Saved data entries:
******************************
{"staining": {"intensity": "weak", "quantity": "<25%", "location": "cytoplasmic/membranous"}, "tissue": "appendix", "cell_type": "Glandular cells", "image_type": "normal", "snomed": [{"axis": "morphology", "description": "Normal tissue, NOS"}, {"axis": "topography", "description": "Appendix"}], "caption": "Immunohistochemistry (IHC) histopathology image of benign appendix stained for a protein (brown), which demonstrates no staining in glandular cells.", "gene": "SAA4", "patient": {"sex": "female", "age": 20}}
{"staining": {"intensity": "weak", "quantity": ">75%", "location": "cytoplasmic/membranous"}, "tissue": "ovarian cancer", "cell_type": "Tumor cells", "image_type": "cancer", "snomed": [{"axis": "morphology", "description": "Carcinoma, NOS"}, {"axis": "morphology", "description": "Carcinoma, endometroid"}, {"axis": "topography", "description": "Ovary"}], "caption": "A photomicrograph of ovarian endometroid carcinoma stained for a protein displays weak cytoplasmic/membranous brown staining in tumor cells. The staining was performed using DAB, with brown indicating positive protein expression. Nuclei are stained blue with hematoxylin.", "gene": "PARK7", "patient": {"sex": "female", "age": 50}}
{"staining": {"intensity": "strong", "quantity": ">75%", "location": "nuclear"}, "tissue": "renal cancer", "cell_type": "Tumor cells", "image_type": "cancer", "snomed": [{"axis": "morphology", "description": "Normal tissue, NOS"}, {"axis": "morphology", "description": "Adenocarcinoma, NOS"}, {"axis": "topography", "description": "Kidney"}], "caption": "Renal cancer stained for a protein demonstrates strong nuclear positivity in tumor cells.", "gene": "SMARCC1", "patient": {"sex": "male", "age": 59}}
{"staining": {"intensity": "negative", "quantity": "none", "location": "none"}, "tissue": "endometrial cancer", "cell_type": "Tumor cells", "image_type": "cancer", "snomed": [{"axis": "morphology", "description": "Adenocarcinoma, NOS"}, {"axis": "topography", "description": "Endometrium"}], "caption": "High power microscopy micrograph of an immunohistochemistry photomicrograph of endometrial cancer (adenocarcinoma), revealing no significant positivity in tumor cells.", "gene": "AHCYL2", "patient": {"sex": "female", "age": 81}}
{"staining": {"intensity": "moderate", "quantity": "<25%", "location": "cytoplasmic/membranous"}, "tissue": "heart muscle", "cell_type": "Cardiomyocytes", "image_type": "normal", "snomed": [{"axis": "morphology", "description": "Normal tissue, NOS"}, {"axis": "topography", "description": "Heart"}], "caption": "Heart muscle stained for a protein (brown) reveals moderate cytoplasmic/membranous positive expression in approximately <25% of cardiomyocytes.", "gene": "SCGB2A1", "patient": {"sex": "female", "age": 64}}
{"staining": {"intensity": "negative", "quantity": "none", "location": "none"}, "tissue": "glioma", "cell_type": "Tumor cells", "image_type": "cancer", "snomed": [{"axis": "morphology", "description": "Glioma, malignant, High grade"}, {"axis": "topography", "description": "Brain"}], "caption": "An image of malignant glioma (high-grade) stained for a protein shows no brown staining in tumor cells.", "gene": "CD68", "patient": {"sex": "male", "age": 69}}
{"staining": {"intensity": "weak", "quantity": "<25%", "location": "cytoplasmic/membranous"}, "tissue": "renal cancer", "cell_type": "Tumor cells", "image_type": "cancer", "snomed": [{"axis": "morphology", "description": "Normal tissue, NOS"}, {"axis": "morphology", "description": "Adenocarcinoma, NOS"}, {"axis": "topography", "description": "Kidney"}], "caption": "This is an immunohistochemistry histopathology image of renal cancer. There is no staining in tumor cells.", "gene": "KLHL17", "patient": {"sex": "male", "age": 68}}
******************************
**EXERCISE INSTRUCTIONS**
The full set of lines above should be retyped without a single change.

**EXERCISE RESPONSE**
{"staining": {"intensity": "weak", "quantity": "<25%", "location": "cytoplasmic/membranous"}, "tissue": "appendix", "cell_type": "Glandular cells", "image_type": "normal", "snomed": [{"axis": "morphology", "description": "Normal tissue, NOS"}, {"axis": "topography", "description": "Appendix"}], "caption": "Immunohistochemistry (IHC) histopathology image of benign appendix stained for a protein (brown), which demonstrates no staining in glandular cells.", "gene": "SAA4", "patient": {"sex": "female", "age": 20}}
{"staining": {"intensity": "weak", "quantity": ">75%", "location": "cytoplasmic/membranous"}, "tissue": "ovarian cancer", "cell_type": "Tumor cells", "image_type": "cancer", "snomed": [{"axis": "morphology", "description": "Carcinoma, NOS"}, {"axis": "morphology", "description": "Carcinoma, endometroid"}, {"axis": "topography", "description": "Ovary"}], "caption": "A photomicrograph of ovarian endometroid carcinoma stained for a protein displays weak cytoplasmic/membranous brown staining in tumor cells. The staining was performed using DAB, with brown indicating positive protein expression. Nuclei are stained blue with hematoxylin.", "gene": "PARK7", "patient": {"sex": "female", "age": 50}}
{"staining": {"intensity": "strong", "quantity": ">75%", "location": "nuclear"}, "tissue": "renal cancer", "cell_type": "Tumor cells", "image_type": "cancer", "snomed": [{"axis": "morphology", "description": "Normal tissue, NOS"}, {"axis": "morphology", "description": "Adenocarcinoma, NOS"}, {"axis": "topography", "description": "Kidney"}], "caption": "Renal cancer stained for a protein demonstrates strong nuclear positivity in tumor cells.", "gene": "SMARCC1", "patient": {"sex": "male", "age": 59}}
{"staining": {"intensity": "negative", "quantity": "none", "location": "none"}, "tissue": "endometrial cancer", "cell_type": "Tumor cells", "image_type": "cancer", "snomed": [{"axis": "morphology", "description": "Adenocarcinoma, NOS"}, {"axis": "topography", "description": "Endometrium"}], "caption": "High power microscopy micrograph of an immunohistochemistry photomicrograph of endometrial cancer (adenocarcinoma), revealing no significant positivity in tumor cells.", "gene": "AHCYL2", "patient": {"sex": "female", "age": 81}}
{"staining": {"intensity": "moderate", "quantity": "<25%", "location": "cytoplasmic/membranous"}, "tissue": "heart muscle", "cell_type": "Cardiomyocytes", "image_type": "normal", "snomed": [{"axis": "morphology", "description": "Normal tissue, NOS"}, {"axis": "topography", "description": "Heart"}], "caption": "Heart muscle stained for a protein (brown) reveals moderate cytoplasmic/membranous positive expression in approximately <25% of cardiomyocytes.", "gene": "SCGB2A1", "patient": {"sex": "female", "age": 64}}
{"staining": {"intensity": "negative", "quantity": "none", "location": "none"}, "tissue": "glioma", "cell_type": "Tumor cells", "image_type": "cancer", "snomed": [{"axis": "morphology", "description": "Glioma, malignant, High grade"}, {"axis": "topography", "description": "Brain"}], "caption": "An image of malignant glioma (high-grade) stained for a protein shows no brown staining in tumor cells.", "gene": "CD68", "patient": {"sex": "male", "age": 69}}
{"staining": {"intensity": "weak", "quantity": "<25%", "location": "cytoplasmic/membranous"}, "tissue": "renal cancer", "cell_type": "Tumor cells", "image_type": "cancer", "snomed": [{"axis": "morphology", "description": "Normal tissue, NOS"}, {"axis": "morphology", "description": "Adenocarcinoma, NOS"}, {"axis": "topography", "description": "Kidney"}], "caption": "This is an immunohistochemistry histopathology image of renal cancer. There is no staining in tumor cells.", "gene": "KLHL17", "patient": {"sex": "male", "age": 68}}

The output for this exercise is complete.